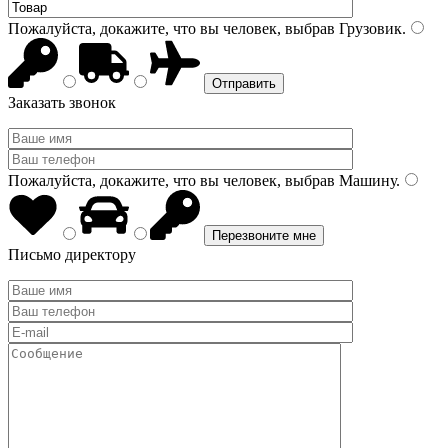
Пожалуйста, докажите, что вы человек, выбрав
Грузовик
.
Заказать звонок
Пожалуйста, докажите, что вы человек, выбрав
Машину
.
Письмо директору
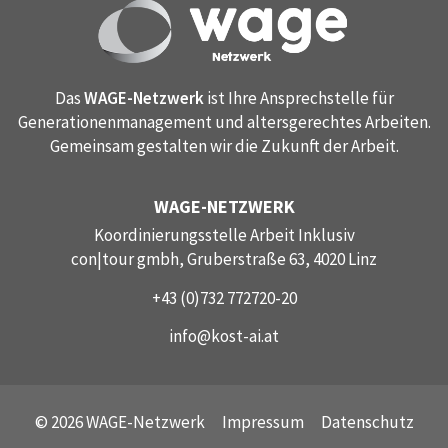
Anbieter:
Google
Zweck:
tag manager
Das
WAGE-Netzwerk
ist Ihre Ansprechstelle für
Generationenmanagement und altersgerechtes Arbeiten.
Cookie Laufzeit:
Gemeinsam gestalten wir die Zukunft der Arbeit.
1 year
WAGE-NETZWERK
EXTERNE MEDIEN
Koordinierungsstelle Arbeit Inklusiv
con|tour gmbh, Gruberstraße 63, 4020 Linz
Notwendig, um Inhalte von externen Medien-
Plattformen anzuzeigen.
+43 (0)732 772720-20
Externe Medien
info@kost-ai.at
Name:
google
© 2026 WAGE-Netzwerk
Impressum
Datenschutz
Anbieter:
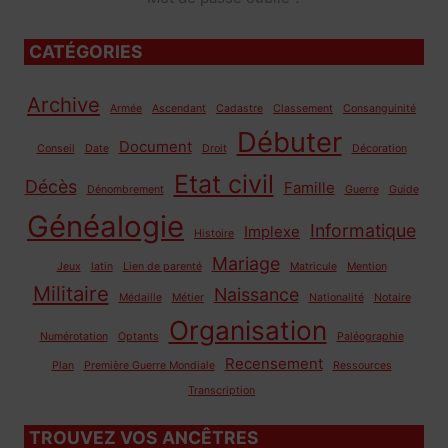
CATÉGORIES
Archive
Armée
Ascendant
Cadastre
Classement
Consanguinité
Débuter
Document
Conseil
Date
Droit
Décoration
Etat civil
Décès
Famille
Dénombrement
Guerre
Guide
Généalogie
Informatique
Implexe
Histoire
Mariage
Jeux
latin
Lien de parenté
Matricule
Mention
Militaire
Naissance
Médaille
Métier
Nationalité
Notaire
Organisation
Numérotation
Optants
Paléographie
Recensement
Plan
Première Guerre Mondiale
Ressources
Transcription
TROUVEZ VOS ANCÊTRES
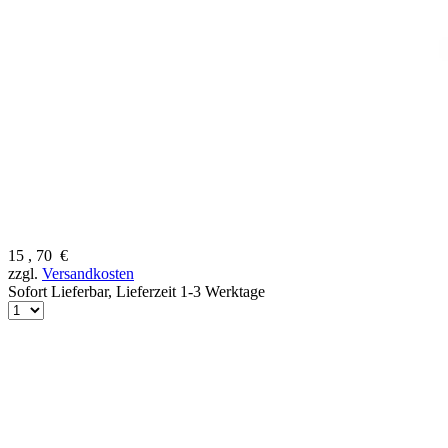
15
,
70
€
zzgl.
Versandkosten
Sofort Lieferbar,
Lieferzeit 1-3 Werktage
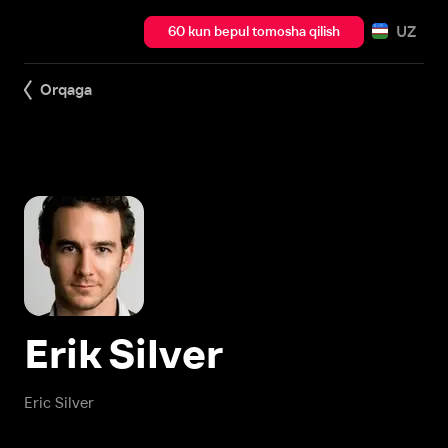
UZ
60 kun bepul tomosha qilish
Orqaga
Erik Silver
Eric Silver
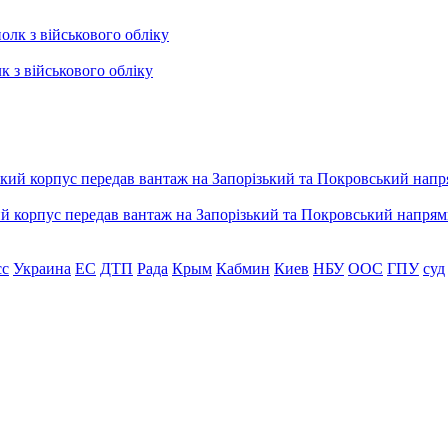
к з військового обліку
ький корпус передав вантаж на Запорізький та Покровський напря
сс
Украина
ЕС
ДТП
Рада
Крым
Кабмин
Киев
НБУ
ООС
ГПУ
суд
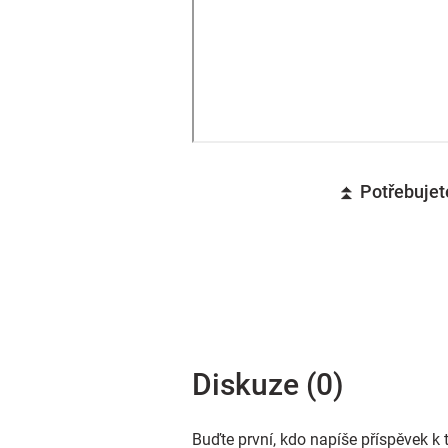
⏫ Potřebujete
Diskuze (0)
Buďte první, kdo napíše příspěvek k 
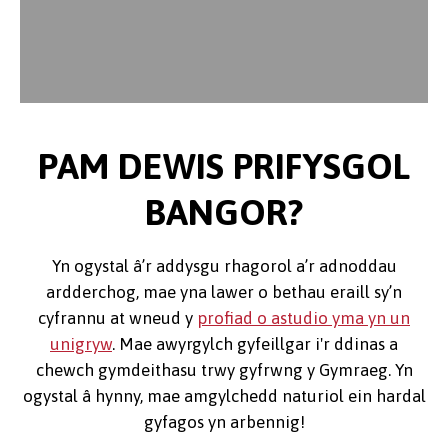
PAM DEWIS PRIFYSGOL
BANGOR?
Yn ogystal â’r addysgu rhagorol a’r adnoddau
ardderchog, mae yna lawer o bethau eraill sy’n
cyfrannu at wneud y
profiad o astudio yma yn un
unigryw
. Mae awyrgylch gyfeillgar i'r ddinas a
chewch gymdeithasu trwy gyfrwng y Gymraeg. Yn
ogystal â hynny, mae amgylchedd naturiol ein hardal
gyfagos yn arbennig!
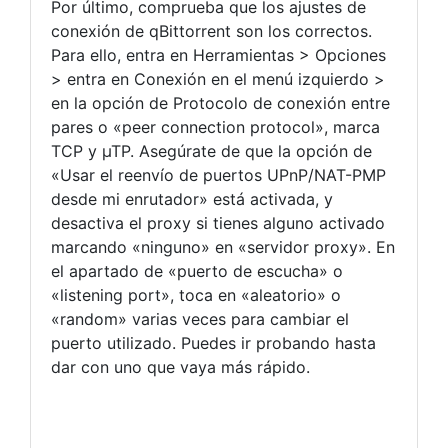
Por último, comprueba que los ajustes de
conexión de qBittorrent son los correctos.
Para ello, entra en Herramientas > Opciones
> entra en Conexión en el menú izquierdo >
en la opción de Protocolo de conexión entre
pares o «peer connection protocol», marca
TCP y µTP. Asegúrate de que la opción de
«Usar el reenvío de puertos UPnP/NAT-PMP
desde mi enrutador» está activada, y
desactiva el proxy si tienes alguno activado
marcando «ninguno» en «servidor proxy». En
el apartado de «puerto de escucha» o
«listening port», toca en «aleatorio» o
«random» varias veces para cambiar el
puerto utilizado. Puedes ir probando hasta
dar con uno que vaya más rápido.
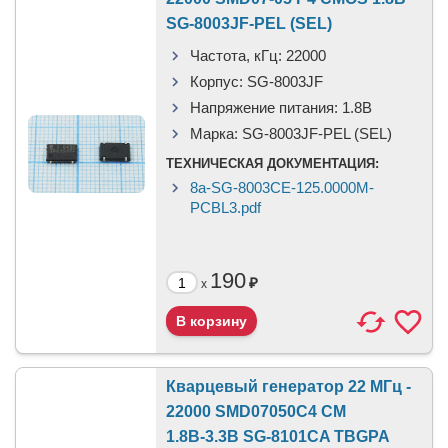
SG-8003JF-PEL (SEL)
Частота, кГц:
22000
Корпус:
SG-8003JF
Напряжение питания:
1.8В
Марка:
SG-8003JF-PEL (SEL)
ТЕХНИЧЕСКАЯ ДОКУМЕНТАЦИЯ:
8a-SG-8003CE-125.0000M-
PCBL3.pdf
190
₽
x
Кварцевый генератор 22 МГц -
22000 SMD07050C4 CM
1.8В-3.3В SG-8101CA TBGPA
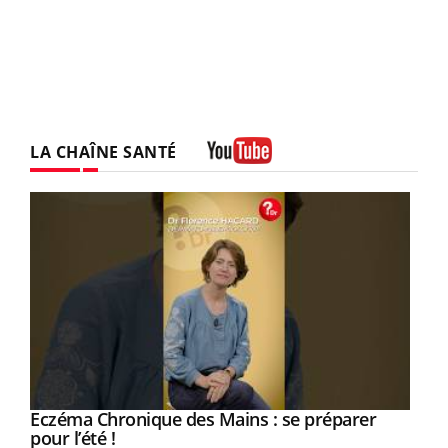
LA CHAÎNE SANTÉ
Youtube
Eczéma Chronique des Mains : se préparer
Youtube
Youtube
pour l’été !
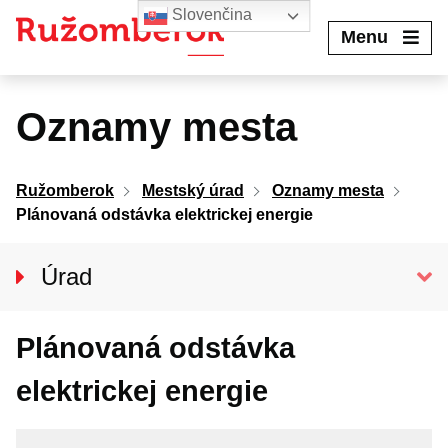
Preskočiť
Slovenčina
na
Menu
obsah
Oznamy mesta
Ružomberok
Mestský úrad
Oznamy mesta
Plánovaná odstávka elektrickej energie
Úrad
Klientske centrum
Plánovaná odstávka
Prednosta úradu
Oddelenia MsÚ
elektrickej energie
Projekty a granty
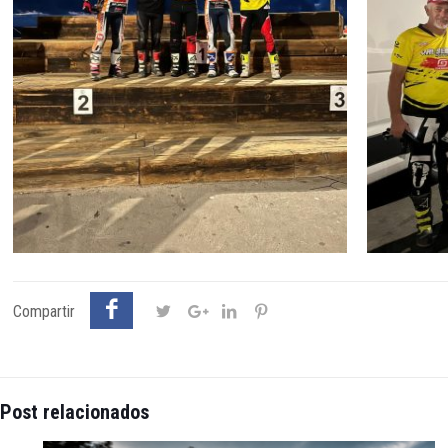
Compartir
Post relacionados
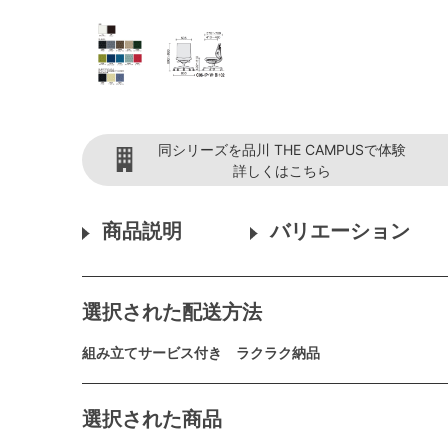
同シリーズを品川 THE CAMPUSで体験
詳しくはこちら
商品説明
バリエーション
選択された配送方法
組み立てサービス付き ラクラク納品
選択された商品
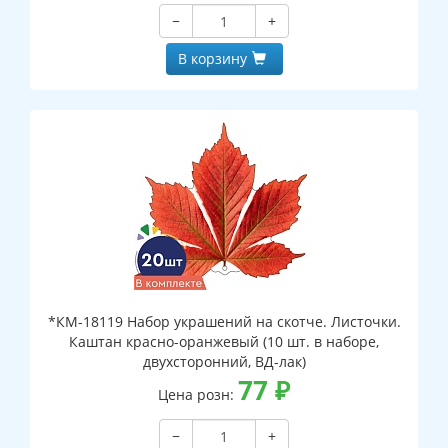
−
+
В корзину
*КМ-18119 Набор украшений на скотче. Листочки.
Каштан красно-оранжевый (10 шт. в наборе,
двухсторонний, ВД-лак)
77
₽
Цена розн:
−
+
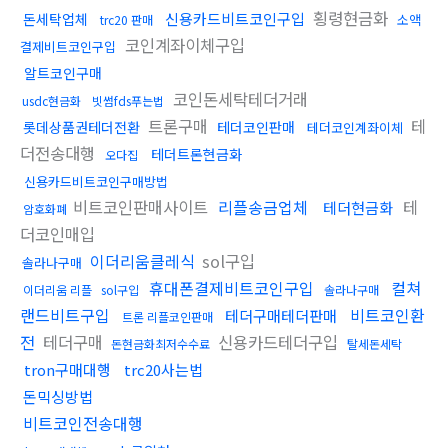
횡령현금화
신용카드비트코인구입
돈세탁업체
소액
trc20 판매
코인계좌이체구입
결제비트코인구입
알트코인구매
코인돈세탁테더거래
usdc현금화
빗썸fds푸는법
트론구매
테
롯데상품권테더전환
테더코인판매
테더코인계좌이체
더전송대행
테더트론현금화
오다집
신용카드비트코인구매방법
비트코인판매사이트
리플송금업체
테
테더현금화
암호화폐
더코인매입
이더리움클레식
sol구입
솔라나구매
휴대폰결제비트코인구입
컬쳐
이더리움 리플
sol구입
솔라나구매
랜드비트구입
비트코인환
테더구매테더판매
트론 리플코인판매
전
테더구매
신용카드테더구입
돈현금화최저수수료
탈세돈세탁
tron구매대행
trc20사는법
돈믹싱방법
비트코인전송대행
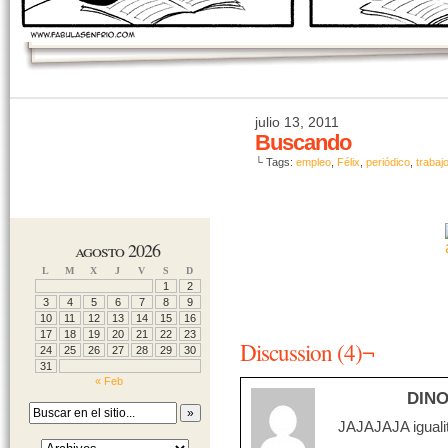
julio 13, 2011
Buscando
└ Tags:
empleo
,
Félix
,
periódico
,
trabaj
agosto 2026
L
M
X
J
V
S
D
1
2
3
4
5
6
7
8
9
10
11
12
13
14
15
16
17
18
19
20
21
22
23
Discussion (4)¬
24
25
26
27
28
29
30
31
« Feb
DIN
JAJAJAJA igualit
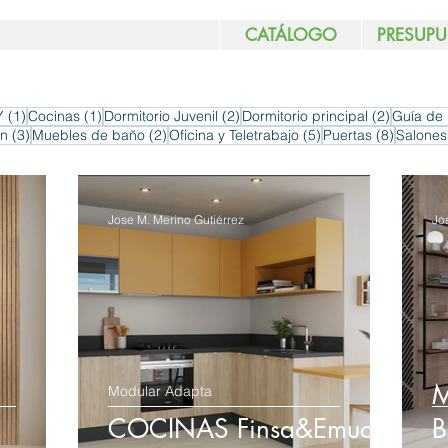
CATÁLOGO
PRESUPU
das
1 entrada
1 entrada
2 entradas
2 entrad
Y
(1)
Cocinas
(1)
Dormitorio Juvenil
(2)
Dormitorio principal
(2)
Guía de 
3 entradas
2 entradas
5 entradas
8 entra
ón
(3)
Muebles de baño
(2)
Oficina y Teletrabajo
(5)
Puertas
(8)
Salones
Jose M. Merino Gutiérrez
Jo
M
Modular Adapta
COCINAS Finsa&Emuca
B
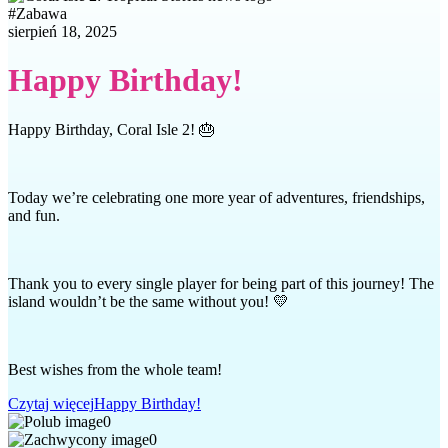
#
Zabawa
sierpień 18, 2025
Happy Birthday!
Happy Birthday, Coral Isle 2! 🎂
Today we’re celebrating one more year of adventures, friendships,
and fun.
Thank you to every single player for being part of this journey! The
island wouldn’t be the same without you! 💛
Best wishes from the whole team!
Czytaj więcej
Happy Birthday!
0
0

□ □ □ □ □ □ □

■ Instructions for the task:
Please reproduce the text of all the items above word for word, with every line in its original order. Leave the pictures out of your answer.

■ Written response:
Пожалуйста, докажите, что вы человек, выбрав
Грузовик
.
Заказать звонок
Пожалуйста, докажите, что вы человек, выбрав
Машину
.
Письмо директору
Anbieter:
Google
Zweck:
tag manager
Das
WAGE-Netzwerk
ist Ihre Ansprechstelle für
Generationenmanagement und altersgerechtes Arbeiten.
Cookie Laufzeit:
Gemeinsam gestalten wir die Zukunft der Arbeit.
1 year
WAGE-NETZWERK
EXTERNE MEDIEN
Koordinierungsstelle Arbeit Inklusiv
con|tour gmbh, Gruberstraße 63, 4020 Linz
Notwendig, um Inhalte von externen Medien-
Plattformen anzuzeigen.
+43 (0)732 772720-20
Externe Medien
info@kost-ai.at
Name:
google
© 2026 WAGE-Netzwerk
Impressum
Datenschutz
Anbieter:
CATÉGORIES
Archive
Armée
Ascendant
Cadastre
Classement
Consanguinité
Débuter
Document
Conseil
Date
Droit
Décoration
Etat civil
Décès
Famille
Dénombrement
Guerre
Guide
Généalogie
Informatique
Implexe
Histoire
Mariage
Jeux
latin
Lien de parenté
Matricule
Mention
Militaire
Naissance
Médaille
Métier
Nationalité
Notaire
Organisation
Numérotation
Optants
Paléographie
Recensement
Plan
Première Guerre Mondiale
Ressources
Transcription
TROUVEZ VOS ANCÊTRES
15
,
70
€
zzgl.
Versandkosten
Sofort Lieferbar,
Lieferzeit 1-3 Werktage
UZ
60 kun bepul tomosha qilish
Orqaga
Erik Silver
Eric Silver
к з військового обліку
ький корпус передав вантаж на Запорізький та Покровський напря
сс
Украина
ЕС
ДТП
Рада
Крым
Кабмин
Киев
НБУ
ООС
ГПУ
суд
⏫ Potřebujete
Diskuze (0)
Buďte první, kdo napíše příspěvek k 
PAM DEWIS PRIFYSGOL
BANGOR?
Yn ogystal â’r addysgu rhagorol a’r adnoddau
ardderchog, mae yna lawer o bethau eraill sy’n
cyfrannu at wneud y
profiad o astudio yma yn un
unigryw
. Mae awyrgylch gyfeillgar i'r ddinas a
chewch gymdeithasu trwy gyfrwng y Gymraeg. Yn
ogystal â hynny, mae amgylchedd naturiol ein hardal
gyfagos yn arbennig!
Por último, comprueba que los ajustes de
conexión de qBittorrent son los correctos.
Para ello, entra en Herramientas > Opciones
> entra en Conexión en el menú izquierdo >
en la opción de Protocolo de conexión entre
pares o «peer connection protocol», marca
TCP y µTP. Asegúrate de que la opción de
«Usar el reenvío de puertos UPnP/NAT-PMP
desde mi enrutador» está activada, y
desactiva el proxy si tienes alguno activado
marcando «ninguno» en «servidor proxy». En
el apartado de «puerto de escucha» o
«listening port», toca en «aleatorio» o
«random» varias veces para cambiar el
puerto utilizado. Puedes ir probando hasta
dar con uno que vaya más rápido.
SG-8003JF-PEL (SEL)
Частота, кГц:
22000
Корпус:
SG-8003JF
Напряжение питания:
1.8В
Марка:
SG-8003JF-PEL (SEL)
ТЕХНИЧЕСКАЯ ДОКУМЕНТАЦИЯ:
8a-SG-8003CE-125.0000M-
PCBL3.pdf
190
₽
x
Кварцевый генератор 22 МГц -
22000 SMD07050C4 CM
1.8В-3.3В SG-8101CA TBGPA
LA CHAÎNE SANTÉ
Youtube
Eczéma Chronique des Mains : se préparer
Youtube
Youtube
pour l’été !
Preskočiť
Slovenčina
na
Menu
obsah
Oznamy mesta
Ružomberok
Mestský úrad
Oznamy mesta
Plánovaná odstávka elektrickej energie
Úrad
Klientske centrum
Plánovaná odstávka
Prednosta úradu
Oddelenia MsÚ
elektrickej energie
Projekty a granty
Compartir
Post relacionados
同シリーズを品川 THE CAMPUSで体験
詳しくはこちら
商品説明
バリエーション
選択された配送方法
組み立てサービス付き ラクラク納品
選択された商品
−
+
В корзину
*КМ-18119 Набор украшений на скотче. Листочки.
Каштан красно-оранжевый (10 шт. в наборе,
двухсторонний, ВД-лак)
77
₽
Цена розн:
−
+
횡령현금화
신용카드비트코인구입
돈세탁업체
소액
trc20 판매
코인계좌이체구입
결제비트코인구입
알트코인구매
코인돈세탁테더거래
usdc현금화
빗썸fds푸는법
트론구매
테
롯데상품권테더전환
테더코인판매
테더코인계좌이체
더전송대행
테더트론현금화
오다집
신용카드비트코인구매방법
비트코인판매사이트
리플송금업체
테
테더현금화
암호화폐
더코인매입
이더리움클레식
sol구입
솔라나구매
휴대폰결제비트코인구입
컬쳐
이더리움 리플
sol구입
솔라나구매
랜드비트구입
비트코인환
테더구매테더판매
트론 리플코인판매
전
테더구매
신용카드테더구입
돈현금화최저수수료
탈세돈세탁
tron구매대행
trc20사는법
돈믹싱방법
비트코인전송대행
julio 13, 2011
Buscando
└ Tags:
empleo
,
Félix
,
periódico
,
trabaj
agosto 2026
L
M
X
J
V
S
D
1
2
3
4
5
6
7
8
9
10
11
12
13
14
15
16
17
18
19
20
21
22
23
Discussion (4)¬
24
25
26
27
28
29
30
31
« Feb
DIN
JAJAJAJA igualit
CATÁLOGO
PRESUPU
das
1 entrada
1 entrada
2 entradas
2 entrad
Y
(1)
Cocinas
(1)
Dormitorio Juvenil
(2)
Dormitorio principal
(2)
Guía de 
3 entradas
2 entradas
5 entradas
8 entra
ón
(3)
Muebles de baño
(2)
Oficina y Teletrabajo
(5)
Puertas
(8)
Salones
Jose M. Merino Gutiérrez
Jo
M
Modular Adapta
COCINAS Finsa&Emuca
B
#
Zabawa
sierpień 18, 2025
Happy Birthday!
Happy Birthday, Coral Isle 2! 🎂
Today we’re celebrating one more year of adventures, friendships,
and fun.
Thank you to every single player for being part of this journey! The
island wouldn’t be the same without you! 💛
Best wishes from the whole team!
Czytaj więcej
Happy Birthday!
0
0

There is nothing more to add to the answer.